Work order
Retype all of the data exactly as given.

━━━ Records for this task

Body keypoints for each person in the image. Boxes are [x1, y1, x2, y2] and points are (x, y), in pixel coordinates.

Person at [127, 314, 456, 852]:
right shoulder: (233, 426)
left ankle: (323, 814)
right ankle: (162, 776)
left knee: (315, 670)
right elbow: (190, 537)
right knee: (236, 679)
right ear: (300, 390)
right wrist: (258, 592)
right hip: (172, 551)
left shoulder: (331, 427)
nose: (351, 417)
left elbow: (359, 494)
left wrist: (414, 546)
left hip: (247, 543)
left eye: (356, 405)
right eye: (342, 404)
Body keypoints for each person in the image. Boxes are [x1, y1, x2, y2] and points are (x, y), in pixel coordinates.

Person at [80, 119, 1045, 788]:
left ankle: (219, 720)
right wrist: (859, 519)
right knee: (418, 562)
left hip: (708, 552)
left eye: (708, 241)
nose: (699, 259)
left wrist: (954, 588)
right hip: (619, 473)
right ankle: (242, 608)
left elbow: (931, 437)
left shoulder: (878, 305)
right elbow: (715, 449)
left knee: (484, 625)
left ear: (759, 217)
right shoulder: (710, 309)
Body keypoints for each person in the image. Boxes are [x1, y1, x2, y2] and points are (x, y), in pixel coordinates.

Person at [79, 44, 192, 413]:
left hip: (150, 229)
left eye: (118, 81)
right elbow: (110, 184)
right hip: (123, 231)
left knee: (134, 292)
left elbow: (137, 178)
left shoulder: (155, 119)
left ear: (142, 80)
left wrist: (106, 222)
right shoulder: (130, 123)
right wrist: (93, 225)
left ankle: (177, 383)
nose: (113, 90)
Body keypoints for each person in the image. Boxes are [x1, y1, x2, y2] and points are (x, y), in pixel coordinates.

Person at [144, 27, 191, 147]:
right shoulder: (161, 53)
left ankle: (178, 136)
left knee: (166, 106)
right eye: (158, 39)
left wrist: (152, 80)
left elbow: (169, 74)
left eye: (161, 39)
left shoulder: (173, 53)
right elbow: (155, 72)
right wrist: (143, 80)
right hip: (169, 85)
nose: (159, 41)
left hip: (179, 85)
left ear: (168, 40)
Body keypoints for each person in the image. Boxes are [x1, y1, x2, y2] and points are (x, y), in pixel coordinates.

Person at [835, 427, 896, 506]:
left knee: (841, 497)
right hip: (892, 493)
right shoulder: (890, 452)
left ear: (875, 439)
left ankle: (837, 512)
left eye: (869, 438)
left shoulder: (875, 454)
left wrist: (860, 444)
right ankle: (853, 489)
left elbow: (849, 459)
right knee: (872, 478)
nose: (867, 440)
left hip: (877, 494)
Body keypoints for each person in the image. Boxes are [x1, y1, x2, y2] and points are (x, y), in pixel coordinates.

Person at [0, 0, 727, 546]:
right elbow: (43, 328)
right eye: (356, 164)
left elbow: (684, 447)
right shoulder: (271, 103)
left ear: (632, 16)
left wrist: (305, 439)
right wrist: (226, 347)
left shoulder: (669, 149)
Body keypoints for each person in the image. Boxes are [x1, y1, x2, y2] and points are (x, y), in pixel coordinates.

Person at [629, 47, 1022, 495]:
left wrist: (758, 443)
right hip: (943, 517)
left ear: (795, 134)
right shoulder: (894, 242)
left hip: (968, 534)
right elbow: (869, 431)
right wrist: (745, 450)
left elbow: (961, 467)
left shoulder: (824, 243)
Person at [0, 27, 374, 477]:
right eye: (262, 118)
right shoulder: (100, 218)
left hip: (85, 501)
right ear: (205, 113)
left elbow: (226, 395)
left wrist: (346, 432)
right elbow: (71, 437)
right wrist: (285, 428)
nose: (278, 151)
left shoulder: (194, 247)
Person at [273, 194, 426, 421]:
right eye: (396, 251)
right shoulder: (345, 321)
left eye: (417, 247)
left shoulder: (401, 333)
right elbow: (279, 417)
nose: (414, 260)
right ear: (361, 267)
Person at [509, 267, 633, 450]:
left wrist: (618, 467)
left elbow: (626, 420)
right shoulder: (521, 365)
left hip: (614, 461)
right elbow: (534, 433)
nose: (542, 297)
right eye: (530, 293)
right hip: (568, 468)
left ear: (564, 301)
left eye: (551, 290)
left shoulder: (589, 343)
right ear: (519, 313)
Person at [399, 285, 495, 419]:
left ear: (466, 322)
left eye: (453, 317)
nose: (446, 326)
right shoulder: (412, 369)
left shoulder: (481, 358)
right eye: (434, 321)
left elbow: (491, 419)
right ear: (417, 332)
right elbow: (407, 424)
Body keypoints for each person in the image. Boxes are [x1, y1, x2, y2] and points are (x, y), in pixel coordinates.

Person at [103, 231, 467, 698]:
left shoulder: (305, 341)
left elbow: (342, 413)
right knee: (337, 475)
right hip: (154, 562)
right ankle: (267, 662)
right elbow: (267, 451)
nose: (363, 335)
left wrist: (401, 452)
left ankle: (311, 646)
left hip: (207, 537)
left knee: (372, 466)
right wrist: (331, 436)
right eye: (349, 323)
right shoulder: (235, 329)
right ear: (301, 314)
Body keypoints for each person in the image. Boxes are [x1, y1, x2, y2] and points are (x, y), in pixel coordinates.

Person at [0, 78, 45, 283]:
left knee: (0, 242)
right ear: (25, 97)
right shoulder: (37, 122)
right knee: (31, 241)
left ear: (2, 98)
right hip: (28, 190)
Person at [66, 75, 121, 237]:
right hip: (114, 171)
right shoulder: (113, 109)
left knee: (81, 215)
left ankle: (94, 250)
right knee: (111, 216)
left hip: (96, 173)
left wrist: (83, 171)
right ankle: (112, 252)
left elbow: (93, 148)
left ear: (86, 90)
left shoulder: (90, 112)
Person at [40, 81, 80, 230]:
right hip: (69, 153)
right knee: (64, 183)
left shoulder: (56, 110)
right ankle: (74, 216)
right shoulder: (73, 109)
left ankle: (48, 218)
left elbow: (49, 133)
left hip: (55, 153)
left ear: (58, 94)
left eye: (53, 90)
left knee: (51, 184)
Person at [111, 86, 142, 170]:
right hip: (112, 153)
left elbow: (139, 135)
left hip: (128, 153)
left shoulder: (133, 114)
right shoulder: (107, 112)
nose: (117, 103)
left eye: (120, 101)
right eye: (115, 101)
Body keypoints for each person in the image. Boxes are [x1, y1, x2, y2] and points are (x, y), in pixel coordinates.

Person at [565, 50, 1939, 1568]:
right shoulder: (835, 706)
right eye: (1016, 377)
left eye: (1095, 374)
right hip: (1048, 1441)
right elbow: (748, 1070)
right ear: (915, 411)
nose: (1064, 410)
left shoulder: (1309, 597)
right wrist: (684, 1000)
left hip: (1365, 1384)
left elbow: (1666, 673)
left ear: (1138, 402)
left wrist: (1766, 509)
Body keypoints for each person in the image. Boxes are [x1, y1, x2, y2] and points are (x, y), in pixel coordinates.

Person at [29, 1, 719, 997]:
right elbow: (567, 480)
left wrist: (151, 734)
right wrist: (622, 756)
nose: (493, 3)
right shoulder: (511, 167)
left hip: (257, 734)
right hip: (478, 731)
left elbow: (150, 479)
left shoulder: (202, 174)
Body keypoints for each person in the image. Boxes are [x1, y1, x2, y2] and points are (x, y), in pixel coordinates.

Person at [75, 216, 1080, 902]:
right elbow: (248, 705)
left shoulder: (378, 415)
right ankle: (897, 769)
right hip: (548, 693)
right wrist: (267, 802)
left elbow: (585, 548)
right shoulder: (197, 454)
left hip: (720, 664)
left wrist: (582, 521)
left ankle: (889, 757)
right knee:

━━━━━━

Task output
Body keypoints for each person in the image. Boxes are [x1, y1, x2, y2] and points are (x, y), in pixel coordinates.

Person at [127, 314, 456, 852]:
right shoulder: (233, 426)
left ankle: (323, 814)
right ankle: (162, 776)
left knee: (315, 670)
right elbow: (190, 537)
right knee: (236, 679)
right ear: (300, 390)
right wrist: (258, 592)
right hip: (172, 551)
left shoulder: (331, 427)
nose: (351, 417)
left elbow: (359, 494)
left wrist: (414, 546)
left hip: (247, 543)
left eye: (356, 405)
right eye: (342, 404)
Body keypoints for each person in the image. Boxes are [x1, y1, x2, y2] and points are (x, y), in pixel coordinates.

Person at [80, 119, 1045, 788]:
left ankle: (219, 720)
right wrist: (859, 519)
right knee: (418, 562)
left hip: (708, 552)
left eye: (708, 241)
nose: (699, 259)
left wrist: (954, 588)
right hip: (619, 473)
right ankle: (242, 608)
left elbow: (931, 437)
left shoulder: (878, 305)
right elbow: (715, 449)
left knee: (484, 625)
left ear: (759, 217)
right shoulder: (710, 309)
Body keypoints for each person in the image. Boxes are [x1, y1, x2, y2] and points are (x, y), in pixel coordinates.

Person at [79, 44, 192, 413]:
left hip: (150, 229)
left eye: (118, 81)
right elbow: (110, 184)
right hip: (123, 231)
left knee: (134, 292)
left elbow: (137, 178)
left shoulder: (155, 119)
left ear: (142, 80)
left wrist: (106, 222)
right shoulder: (130, 123)
right wrist: (93, 225)
left ankle: (177, 383)
nose: (113, 90)
Body keypoints for each person in the image. Boxes are [x1, y1, x2, y2] and points are (x, y), in pixel coordinates.

Person at [144, 27, 191, 147]:
right shoulder: (161, 53)
left ankle: (178, 136)
left knee: (166, 106)
right eye: (158, 39)
left wrist: (152, 80)
left elbow: (169, 74)
left eye: (161, 39)
left shoulder: (173, 53)
right elbow: (155, 72)
right wrist: (143, 80)
right hip: (169, 85)
nose: (159, 41)
left hip: (179, 85)
left ear: (168, 40)
Body keypoints for each person in the image. Boxes are [x1, y1, x2, y2] and points are (x, y), in pixel coordinates.

Person at [835, 427, 896, 506]:
left knee: (841, 497)
right hip: (892, 493)
right shoulder: (890, 452)
left ear: (875, 439)
left ankle: (837, 512)
left eye: (869, 438)
left shoulder: (875, 454)
left wrist: (860, 444)
right ankle: (853, 489)
left elbow: (849, 459)
right knee: (872, 478)
nose: (867, 440)
left hip: (877, 494)
Body keypoints for each person in the image. Boxes are [x1, y1, x2, y2] and points are (x, y), in pixel coordinates.

Person at [0, 0, 727, 546]:
right elbow: (43, 328)
right eye: (356, 164)
left elbow: (684, 447)
right shoulder: (271, 103)
left ear: (632, 16)
left wrist: (305, 439)
right wrist: (226, 347)
left shoulder: (669, 149)
Body keypoints for each person in the image. Boxes are [x1, y1, x2, y2] and points are (x, y), in pixel coordinates.

Person at [629, 47, 1022, 495]:
left wrist: (758, 443)
right hip: (943, 517)
left ear: (795, 134)
right shoulder: (894, 242)
left hip: (968, 534)
right elbow: (869, 431)
right wrist: (745, 450)
left elbow: (961, 467)
left shoulder: (824, 243)
Person at [0, 27, 374, 477]:
right eye: (262, 118)
right shoulder: (100, 218)
left hip: (85, 501)
right ear: (205, 113)
left elbow: (226, 395)
left wrist: (346, 432)
right elbow: (71, 437)
right wrist: (285, 428)
nose: (278, 151)
left shoulder: (194, 247)
Person at [273, 194, 426, 421]:
right eye: (396, 251)
right shoulder: (345, 321)
left eye: (417, 247)
left shoulder: (401, 333)
right elbow: (279, 417)
nose: (414, 260)
right ear: (361, 267)
Person at [509, 267, 633, 450]:
left wrist: (618, 467)
left elbow: (626, 420)
right shoulder: (521, 365)
left hip: (614, 461)
right elbow: (534, 433)
nose: (542, 297)
right eye: (530, 293)
right hip: (568, 468)
left ear: (564, 301)
left eye: (551, 290)
left shoulder: (589, 343)
right ear: (519, 313)
Person at [399, 285, 495, 419]:
left ear: (466, 322)
left eye: (453, 317)
nose: (446, 326)
right shoulder: (412, 369)
left shoulder: (481, 358)
right eye: (434, 321)
left elbow: (491, 419)
right ear: (417, 332)
right elbow: (407, 424)
Body keypoints for each person in the image. Boxes are [x1, y1, x2, y2] and points are (x, y), in pixel coordinates.

Person at [103, 231, 467, 698]:
left shoulder: (305, 341)
left elbow: (342, 413)
right knee: (337, 475)
right hip: (154, 562)
right ankle: (267, 662)
right elbow: (267, 451)
nose: (363, 335)
left wrist: (401, 452)
left ankle: (311, 646)
left hip: (207, 537)
left knee: (372, 466)
right wrist: (331, 436)
right eye: (349, 323)
right shoulder: (235, 329)
right ear: (301, 314)
Body keypoints for each person in the image. Boxes are [x1, y1, x2, y2] and points are (x, y), in pixel coordinates.

Person at [0, 78, 45, 283]:
left knee: (0, 242)
right ear: (25, 97)
right shoulder: (37, 122)
right knee: (31, 241)
left ear: (2, 98)
right hip: (28, 190)
Person at [66, 75, 121, 237]:
right hip: (114, 171)
right shoulder: (113, 109)
left knee: (81, 215)
left ankle: (94, 250)
right knee: (111, 216)
left hip: (96, 173)
left wrist: (83, 171)
right ankle: (112, 252)
left elbow: (93, 148)
left ear: (86, 90)
left shoulder: (90, 112)
Person at [40, 81, 80, 230]:
right hip: (69, 153)
right knee: (64, 183)
left shoulder: (56, 110)
right ankle: (74, 216)
right shoulder: (73, 109)
left ankle: (48, 218)
left elbow: (49, 133)
left hip: (55, 153)
left ear: (58, 94)
left eye: (53, 90)
left knee: (51, 184)
Person at [111, 86, 142, 170]:
right hip: (112, 153)
left elbow: (139, 135)
left hip: (128, 153)
left shoulder: (133, 114)
right shoulder: (107, 112)
nose: (117, 103)
left eye: (120, 101)
right eye: (115, 101)
Body keypoints for each person in the image. Boxes are [x1, y1, x2, y2] and points are (x, y), in pixel coordinates.

Person at [565, 50, 1939, 1568]:
right shoulder: (835, 706)
right eye: (1016, 377)
left eye: (1095, 374)
right hip: (1048, 1441)
right elbow: (748, 1070)
right ear: (915, 411)
nose: (1064, 410)
left shoulder: (1309, 597)
right wrist: (684, 1000)
left hip: (1365, 1384)
left elbow: (1666, 673)
left ear: (1138, 402)
left wrist: (1766, 509)
Body keypoints for each person in the image. Boxes are [x1, y1, x2, y2] and points are (x, y), in pixel coordinates.

Person at [29, 1, 719, 997]:
right elbow: (567, 480)
left wrist: (151, 734)
right wrist: (622, 756)
nose: (493, 3)
right shoulder: (511, 167)
left hip: (257, 734)
right hip: (478, 731)
left elbow: (150, 479)
left shoulder: (202, 174)
Body keypoints for each person in the image. Boxes are [x1, y1, x2, y2] and points are (x, y), in pixel coordinates.

Person at [75, 216, 1080, 902]:
right elbow: (248, 705)
left shoulder: (378, 415)
right ankle: (897, 769)
right hip: (548, 693)
right wrist: (267, 802)
left elbow: (585, 548)
right shoulder: (197, 454)
left hip: (720, 664)
left wrist: (582, 521)
left ankle: (889, 757)
right knee:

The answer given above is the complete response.